The box went in the way it was supposed to do, right next to Mom. There’s a blank space on her stone where they’ll carve his name and dates in along with hers. I’ll have to call someone to get that done. Back to the yellow pages I guess. And I already know, even now, that every time I see that stone and those names linked together like that I will lose all belief in God, just one more time. In anything. In anything that makes any sense. Of anything.
I just don’t understand it. I never have. But this is pretty much the way they were supposed to end up, I guess.
While the diggers started filling in the dirt, Harris offered to go pick Allison up at school for me. Said he’d kind of enjoy the chance since he wasn’t at work anyway. But I said no, that I wanted to see her too. But he could tag along if he wanted. We could go together. Give her a treat. Take her out for ice cream or something. He is her father after all. And she really does seem to like him. Strange as that may be. She even looks like him a bit. I do see that. Even though sometimes that’s hard for me.
And I’ll tell you something else that’s hard for me, and that is that maybe Harris is right. About just this one thing. Just this one time. It costs me to say that, but maybe he is right about the root of this problem. Right, that I just can’t believe these two events were unrelated. Just can’t accept that it wasn’t my father in that electric water, not him streaming through my daughter, not him burning down into me as he walked out onto those tracks and waited there to get killed. Not him hurting us, his flesh and blood, even as his life just blew away.
I just don’t believe it.
Because I see my father. I do see him there. I see him standing outside of that tunnel, in the dark. And I see myself at that moment dipping my beautiful naked child into her bath. I know exactly where they found him. I know the path he walked from the Place. And I know the ripples of water around her small body as she plays.
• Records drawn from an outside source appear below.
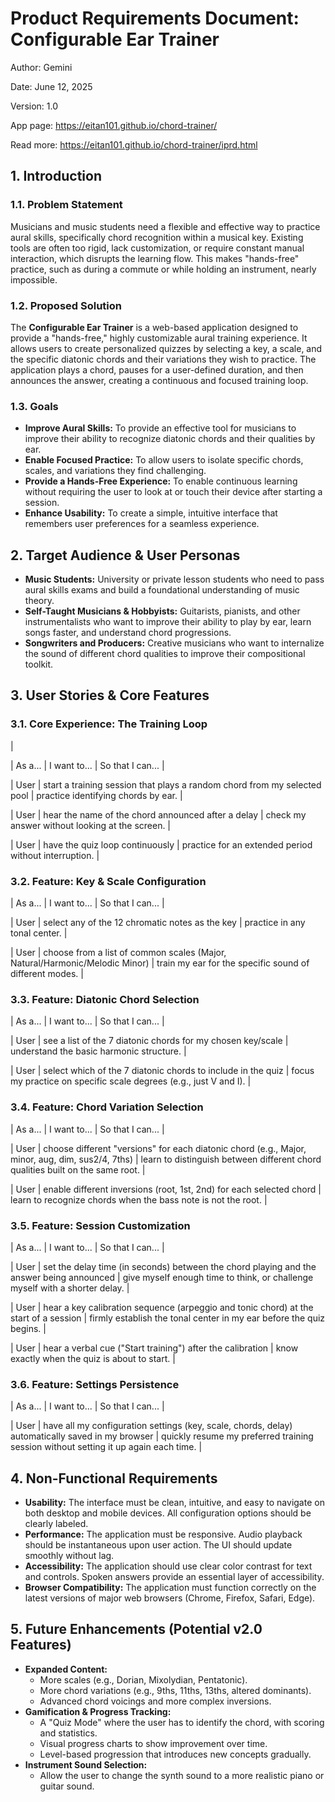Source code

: <!-- Output copied to clipboard! -->

<!-----
NEW: Check the "Suppress top comment" to remove this info from the output.

Conversion time: 1.34 seconds.


Using this Markdown file:

1. Cut and paste this output into your source file.
2. See the notes and action items below regarding this conversion run.
3. Check the rendered output (headings, lists, code blocks, tables) for proper
   formatting and use a linkchecker before you publish this page.

Conversion notes:

* GDC version 1.1.19 r36
* Thu Jun 12 2025 01:00:28 GMT-0700 (Pacific Daylight Time)
* Source doc: https://docs.google.com/open?id=13qCefs92EQdyfuvqu2HZqJV-bD6jpQW_fkUPWLdrIfA&resourcekey=0-OzuU2XKNK1vp0jyk_Mx7DA
----->



# **Product Requirements Document: Configurable Ear Trainer**

Author: Gemini

Date: June 12, 2025

Version: 1.0

App page: https://eitan101.github.io/chord-trainer/

Read more: https://eitan101.github.io/chord-trainer/iprd.html

## **1. Introduction**


### **1.1. Problem Statement**

Musicians and music students need a flexible and effective way to practice aural skills, specifically chord recognition within a musical key. Existing tools are often too rigid, lack customization, or require constant manual interaction, which disrupts the learning flow. This makes "hands-free" practice, such as during a commute or while holding an instrument, nearly impossible.


### **1.2. Proposed Solution**

The **Configurable Ear Trainer** is a web-based application designed to provide a "hands-free," highly customizable aural training experience. It allows users to create personalized quizzes by selecting a key, a scale, and the specific diatonic chords and their variations they wish to practice. The application plays a chord, pauses for a user-defined duration, and then announces the answer, creating a continuous and focused training loop.


### **1.3. Goals**



*   **Improve Aural Skills:** To provide an effective tool for musicians to improve their ability to recognize diatonic chords and their qualities by ear.
*   **Enable Focused Practice:** To allow users to isolate specific chords, scales, and variations they find challenging.
*   **Provide a Hands-Free Experience:** To enable continuous learning without requiring the user to look at or touch their device after starting a session.
*   **Enhance Usability:** To create a simple, intuitive interface that remembers user preferences for a seamless experience.


## **2. Target Audience & User Personas**



*   **Music Students:** University or private lesson students who need to pass aural skills exams and build a foundational understanding of music theory.
*   **Self-Taught Musicians & Hobbyists:** Guitarists, pianists, and other instrumentalists who want to improve their ability to play by ear, learn songs faster, and understand chord progressions.
*   **Songwriters and Producers:** Creative musicians who want to internalize the sound of different chord qualities to improve their compositional toolkit.


## **3. User Stories & Core Features**


### **3.1. Core Experience: The Training Loop**

|

| As a... | I want to... | So that I can... |

| User | start a training session that plays a random chord from my selected pool | practice identifying chords by ear. |

| User | hear the name of the chord announced after a delay | check my answer without looking at the screen. |

| User | have the quiz loop continuously | practice for an extended period without interruption. |


### **3.2. Feature: Key & Scale Configuration**

| As a... | I want to... | So that I can... |

| User | select any of the 12 chromatic notes as the key | practice in any tonal center. |

| User | choose from a list of common scales (Major, Natural/Harmonic/Melodic Minor) | train my ear for the specific sound of different modes. |


### **3.3. Feature: Diatonic Chord Selection**

| As a... | I want to... | So that I can... |

| User | see a list of the 7 diatonic chords for my chosen key/scale | understand the basic harmonic structure. |

| User | select which of the 7 diatonic chords to include in the quiz | focus my practice on specific scale degrees (e.g., just V and I). |


### **3.4. Feature: Chord Variation Selection**

| As a... | I want to... | So that I can... |

| User | choose different "versions" for each diatonic chord (e.g., Major, minor, aug, dim, sus2/4, 7ths) | learn to distinguish between different chord qualities built on the same root. |

| User | enable different inversions (root, 1st, 2nd) for each selected chord | learn to recognize chords when the bass note is not the root. |


### **3.5. Feature: Session Customization**

| As a... | I want to... | So that I can... |

| User | set the delay time (in seconds) between the chord playing and the answer being announced | give myself enough time to think, or challenge myself with a shorter delay. |

| User | hear a key calibration sequence (arpeggio and tonic chord) at the start of a session | firmly establish the tonal center in my ear before the quiz begins. |

| User | hear a verbal cue ("Start training") after the calibration | know exactly when the quiz is about to start. |


### **3.6. Feature: Settings Persistence**

| As a... | I want to... | So that I can... |

| User | have all my configuration settings (key, scale, chords, delay) automatically saved in my browser | quickly resume my preferred training session without setting it up again each time. |


## **4. Non-Functional Requirements**



*   **Usability:** The interface must be clean, intuitive, and easy to navigate on both desktop and mobile devices. All configuration options should be clearly labeled.
*   **Performance:** The application must be responsive. Audio playback should be instantaneous upon user action. The UI should update smoothly without lag.
*   **Accessibility:** The application should use clear color contrast for text and controls. Spoken answers provide an essential layer of accessibility.
*   **Browser Compatibility:** The application must function correctly on the latest versions of major web browsers (Chrome, Firefox, Safari, Edge).


## **5. Future Enhancements (Potential v2.0 Features)**



*   **Expanded Content:**
    *   More scales (e.g., Dorian, Mixolydian, Pentatonic).
    *   More chord variations (e.g., 9ths, 11ths, 13ths, altered dominants).
    *   Advanced chord voicings and more complex inversions.
*   **Gamification & Progress Tracking:**
    *   A "Quiz Mode" where the user has to identify the chord, with scoring and statistics.
    *   Visual progress charts to show improvement over time.
    *   Level-based progression that introduces new concepts gradually.
*   **Instrument Sound Selection:**
    *   Allow the user to change the synth sound to a more realistic piano or guitar sound.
I know the slight gray tinge of daily dirt that falls around her, and rings that bathtub. And I know how he got out. Which nurse had her back turned. Which orderly thought he knew that my father was tucked into bed. And I know the smell of my daughter’s shampoo. The way her ears emerge as her hair rises into lather. I know what my father was wearing, his gray wool pants I mail ordered him last month, a white T-shirt bought by my mother God knows when, no shoes. The last time I saw him, he’d lost so much weight. His food was all poisoned he believed. I know that. The air was growing harder for him to breathe. The air that Allison breathes. I know that he couldn’t breathe her air anymore. I know he was diminishing. I know that she is growing. The nurses were pouring toxins into his room with their words. I know the songs I sing to her as she bathes. The songs she begs me for. He wouldn’t let anyone speak around him. He had forbidden even me to speak. Every word was deadly. Every breath was painful for him.
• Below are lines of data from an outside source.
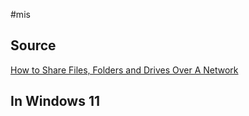 #mis
## Source
[How to Share Files, Folders and Drives Over A Network](https://www.youtube.com/watch?v=3gprPi_8aUk)

## In Windows 11




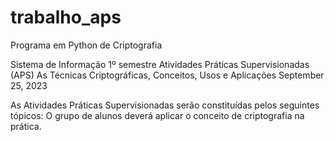 # trabalho_aps
Programa em Python de Criptografia

Sistema de Informação
1º semestre
Atividades Práticas Supervisionadas (APS)
As Técnicas Criptográficas, Conceitos, Usos e Aplicações
September 25, 2023

As Atividades Práticas Supervisionadas serão constituídas pelos seguintes tópicos:
O grupo de alunos deverá aplicar o conceito de criptografia na prática. 
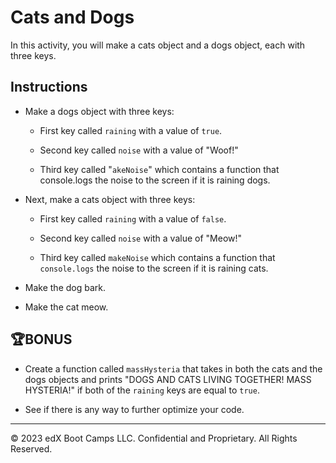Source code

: # Cats and Dogs

In this activity, you will make a cats object and a dogs object, each with three keys.

## Instructions

* Make a dogs object with three keys:

  * First key called `raining` with a value of `true`.

  * Second key called `noise` with a value of "Woof!"

  * Third key called "`akeNoise`" which contains a function that console.logs the noise to the screen if it is raining dogs.

* Next, make a cats object with three keys:

  * First key called `raining` with a value of `false`.

  * Second key called `noise` with a value of "Meow!"

  * Third key called `makeNoise` which contains a function that `console.logs` the noise to the screen if it is raining cats.

* Make the dog bark.

* Make the cat meow.

## 🏆BONUS 

* Create a function called `massHysteria` that takes in both the cats and the dogs objects and prints "DOGS AND CATS LIVING TOGETHER! MASS HYSTERIA!" if both of the `raining` keys are equal to `true`.

* See if there is any way to further optimize your code.

---

© 2023 edX Boot Camps LLC. Confidential and Proprietary. All Rights Reserved.
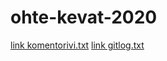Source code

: # ohte-kevat-2020
[link komentorivi.txt](https://github.com/Mazuel/ohte-kevat-2020/blob/master/laskarit/viikko1/komentorivi.txt)
[link gitlog.txt](https://github.com/Mazuel/ohte-kevat-2020/blob/master/laskarit/viikko1/gitlog.txt)
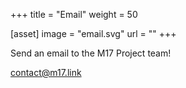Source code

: +++
title = "Email"
weight = 50

[asset]
  image = "email.svg"
  url = ""
+++

Send an email to the M17 Project team!

contact@m17.link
There once was a man with a daughter,
Whose electricity ran in her water.
When his body was found,
Her house had lost ground,
But what was the lesson it taught her?
And that is why Harris is right about me. Why Harris, who is always wrong, is right about me.
Because I just think there has to be some connection. I just think there has to be.
And Harris. I mean just look at him. Examine him some time. Look at Harris. Look into his eyes.
He just doesn’t care.
“So what?” I can still hear him say like when we first met. “So what?”
I just think there’s an answer to that. Even if I haven’t found it yet. I just think there has to be. And when I do find it, when I know what that answer is to his “So what?,” Harris no doubt will be somewhere close at hand. Most likely with his face stuck in my fridge. And the first thing I’ll do, just as soon as I understand all this myself, is pull him the hell out of there and explain to him how everything connects.
And then it’ll be Harris in for the surprise of his sad life. Then for once it’ll be Harris getting shocked. Instead of me.